In today’s Academic Minute, Dr. Jean-Philippe Lessard of McGill University explains how modern techniques are being used to refine an iconic map of the world’s biodiversity.
Jean-Philippe Lessard is an ecologist and postdoctoral fellow at the Quebec Centre for Biodiversity Science at McGill University. His research seeks to improve the understanding of how ecological and evolutionary forces interact to produce and maintain biological diversity. He recently produced an update to Alfred Russel Wallace’s map of global biodiversity. Lessard earned his Ph.D. at the University of Tennessee.
Dr. Jean-Philippe Lessard – Mapping Biodiversity
One of the great quests of the natural sciences is to understand why particular species of animals and plants are found in some places, but not others, and why some regions harbor hundreds of species found almost nowhere else on Earth.
Back in 1876, a well-traveled British naturalist named Alfred Russel Wallace published a map depicting the distribution of biological diversity on Earth. Wallace is best known as the co-discoverer, along with Charles Darwin, of the theory of evolution through natural selection. But he was also the first to map out the geographical distribution of animal species on earth. His map divided the world into six zoogeographic regions. More than a century later, Wallace’s map still provides the baseline for much of the research in ecological, evolutionary and conservation sciences.
Today, we have access to massive amounts of DNA-based information on evolutionary relationships among species of animals. Using that information, along with data on the geographic distribution of animal species, a team of 15 international scientists recently updated Wallace’s seminal map.
Our map divides the world into 11 zoogeographic regions. We found that communities of animals in some parts of the world are more distinctive than previously portrayed. This is particularly so in Central America, in China and Japan, and in a region including Papua-New Guinea and the Pacific Islands.
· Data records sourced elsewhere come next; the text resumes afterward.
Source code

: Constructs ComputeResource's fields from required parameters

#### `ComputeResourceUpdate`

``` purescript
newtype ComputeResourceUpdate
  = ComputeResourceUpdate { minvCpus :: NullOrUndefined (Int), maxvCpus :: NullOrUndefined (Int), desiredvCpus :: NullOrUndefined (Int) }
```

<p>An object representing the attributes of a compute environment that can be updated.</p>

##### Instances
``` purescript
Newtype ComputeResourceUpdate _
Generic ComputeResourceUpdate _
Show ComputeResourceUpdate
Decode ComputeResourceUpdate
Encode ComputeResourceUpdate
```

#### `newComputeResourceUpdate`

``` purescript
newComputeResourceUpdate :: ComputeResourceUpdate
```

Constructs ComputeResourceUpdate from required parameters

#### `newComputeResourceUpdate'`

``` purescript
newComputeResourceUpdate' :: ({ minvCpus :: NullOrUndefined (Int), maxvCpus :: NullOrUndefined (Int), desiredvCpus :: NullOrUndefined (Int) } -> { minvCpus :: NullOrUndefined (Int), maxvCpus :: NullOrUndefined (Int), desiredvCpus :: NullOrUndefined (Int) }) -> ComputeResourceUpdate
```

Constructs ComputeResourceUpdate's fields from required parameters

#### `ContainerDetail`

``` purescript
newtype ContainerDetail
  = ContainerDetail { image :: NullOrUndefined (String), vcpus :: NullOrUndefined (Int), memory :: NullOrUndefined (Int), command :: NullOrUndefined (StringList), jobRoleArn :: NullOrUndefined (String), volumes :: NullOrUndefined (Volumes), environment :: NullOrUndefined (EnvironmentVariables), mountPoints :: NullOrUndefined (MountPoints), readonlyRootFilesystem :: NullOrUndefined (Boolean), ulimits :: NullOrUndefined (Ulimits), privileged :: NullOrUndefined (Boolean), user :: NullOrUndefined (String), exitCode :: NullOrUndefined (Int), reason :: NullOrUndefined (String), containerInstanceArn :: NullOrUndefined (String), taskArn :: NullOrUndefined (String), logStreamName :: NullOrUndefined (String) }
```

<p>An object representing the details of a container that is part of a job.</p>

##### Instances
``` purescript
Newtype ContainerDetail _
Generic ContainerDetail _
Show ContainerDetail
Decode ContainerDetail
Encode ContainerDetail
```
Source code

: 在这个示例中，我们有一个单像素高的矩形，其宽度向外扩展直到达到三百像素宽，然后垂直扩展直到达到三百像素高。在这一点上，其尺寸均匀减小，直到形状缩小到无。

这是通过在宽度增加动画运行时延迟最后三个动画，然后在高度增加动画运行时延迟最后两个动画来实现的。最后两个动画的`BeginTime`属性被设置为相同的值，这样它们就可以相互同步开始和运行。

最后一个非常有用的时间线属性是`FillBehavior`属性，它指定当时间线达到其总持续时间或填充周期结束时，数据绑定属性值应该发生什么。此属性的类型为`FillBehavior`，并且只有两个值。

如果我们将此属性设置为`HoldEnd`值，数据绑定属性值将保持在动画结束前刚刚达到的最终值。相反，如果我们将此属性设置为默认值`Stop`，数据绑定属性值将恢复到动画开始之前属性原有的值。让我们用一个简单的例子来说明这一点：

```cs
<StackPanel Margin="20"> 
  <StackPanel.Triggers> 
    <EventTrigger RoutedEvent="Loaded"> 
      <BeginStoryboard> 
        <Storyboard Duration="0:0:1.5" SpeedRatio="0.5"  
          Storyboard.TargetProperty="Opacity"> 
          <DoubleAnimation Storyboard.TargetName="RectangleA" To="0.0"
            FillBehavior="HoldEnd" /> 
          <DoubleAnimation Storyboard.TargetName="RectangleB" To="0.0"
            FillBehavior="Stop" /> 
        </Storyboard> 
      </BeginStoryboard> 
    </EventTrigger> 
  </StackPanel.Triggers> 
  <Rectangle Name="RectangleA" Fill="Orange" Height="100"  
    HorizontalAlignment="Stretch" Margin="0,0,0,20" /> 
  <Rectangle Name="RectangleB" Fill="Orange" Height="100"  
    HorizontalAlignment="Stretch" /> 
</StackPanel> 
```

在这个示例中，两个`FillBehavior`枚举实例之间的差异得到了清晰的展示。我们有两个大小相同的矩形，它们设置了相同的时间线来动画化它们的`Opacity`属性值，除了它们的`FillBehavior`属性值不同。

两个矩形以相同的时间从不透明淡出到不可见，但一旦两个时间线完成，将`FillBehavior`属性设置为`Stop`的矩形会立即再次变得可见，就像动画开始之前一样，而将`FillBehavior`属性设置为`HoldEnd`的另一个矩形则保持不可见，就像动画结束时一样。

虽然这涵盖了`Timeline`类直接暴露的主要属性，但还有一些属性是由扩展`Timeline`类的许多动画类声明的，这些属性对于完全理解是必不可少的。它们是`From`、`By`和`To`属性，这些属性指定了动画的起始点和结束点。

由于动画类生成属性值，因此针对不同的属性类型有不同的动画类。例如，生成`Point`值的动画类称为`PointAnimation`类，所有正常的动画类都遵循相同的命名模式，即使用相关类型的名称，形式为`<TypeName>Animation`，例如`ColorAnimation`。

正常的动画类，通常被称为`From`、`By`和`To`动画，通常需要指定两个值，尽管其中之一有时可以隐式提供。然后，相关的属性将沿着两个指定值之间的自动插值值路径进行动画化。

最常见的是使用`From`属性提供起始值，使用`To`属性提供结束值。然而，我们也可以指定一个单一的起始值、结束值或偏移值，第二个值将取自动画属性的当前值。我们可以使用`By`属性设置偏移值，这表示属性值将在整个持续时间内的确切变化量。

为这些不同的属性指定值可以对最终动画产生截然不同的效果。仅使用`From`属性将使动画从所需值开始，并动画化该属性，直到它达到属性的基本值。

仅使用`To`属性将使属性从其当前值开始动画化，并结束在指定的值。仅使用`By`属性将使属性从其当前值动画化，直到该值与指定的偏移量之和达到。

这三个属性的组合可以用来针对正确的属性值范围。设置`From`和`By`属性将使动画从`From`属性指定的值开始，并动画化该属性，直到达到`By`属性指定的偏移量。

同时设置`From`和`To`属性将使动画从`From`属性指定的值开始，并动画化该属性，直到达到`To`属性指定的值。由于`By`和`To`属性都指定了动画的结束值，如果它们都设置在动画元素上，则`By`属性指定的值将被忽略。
Our DNA-based approach also enabled us to identify which regions are the most “evolutionarily unique” – in other words, they harbor entire families of animals found in few, if any, other places. These unique regions are most prominent in the Southern Hemisphere, notably Australia, Madagascar and parts of South America. If species are lost in these places, we risk losing large chunks of the tree of life, which may represent millions of years of our planet's natural history.
We hope our new map will prove to be a valuable tool for preserving biodiversity.